▶ Directions for this task:
Extract every line of text from the listing that follows and reproduce each one character for character.

(Extracted page text data)
▼
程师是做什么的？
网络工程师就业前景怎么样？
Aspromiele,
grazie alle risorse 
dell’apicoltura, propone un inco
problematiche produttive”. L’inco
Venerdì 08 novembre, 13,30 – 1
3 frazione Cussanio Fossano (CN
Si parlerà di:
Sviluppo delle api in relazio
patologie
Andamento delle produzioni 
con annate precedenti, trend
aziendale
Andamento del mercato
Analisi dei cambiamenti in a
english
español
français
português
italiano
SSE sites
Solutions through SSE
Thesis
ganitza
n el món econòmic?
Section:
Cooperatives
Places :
▲
▶ Final answer:
程师是做什么的？
网络工程师就业前景怎么样？
Aspromiele,
grazie alle risorse 
dell’apicoltura, propone un inco
problematiche produttive”. L’inco
Venerdì 08 novembre, 13,30 – 1
3 frazione Cussanio Fossano (CN
Si parlerà di:
Sviluppo delle api in relazio
patologie
Andamento delle produzioni 
con annate precedenti, trend
aziendale
Andamento del mercato
Analisi dei cambiamenti in a
english
español
français
português
italiano
SSE sites
Solutions through SSE
Thesis
ganitza
n el món econòmic?
Section:
Cooperatives
Places :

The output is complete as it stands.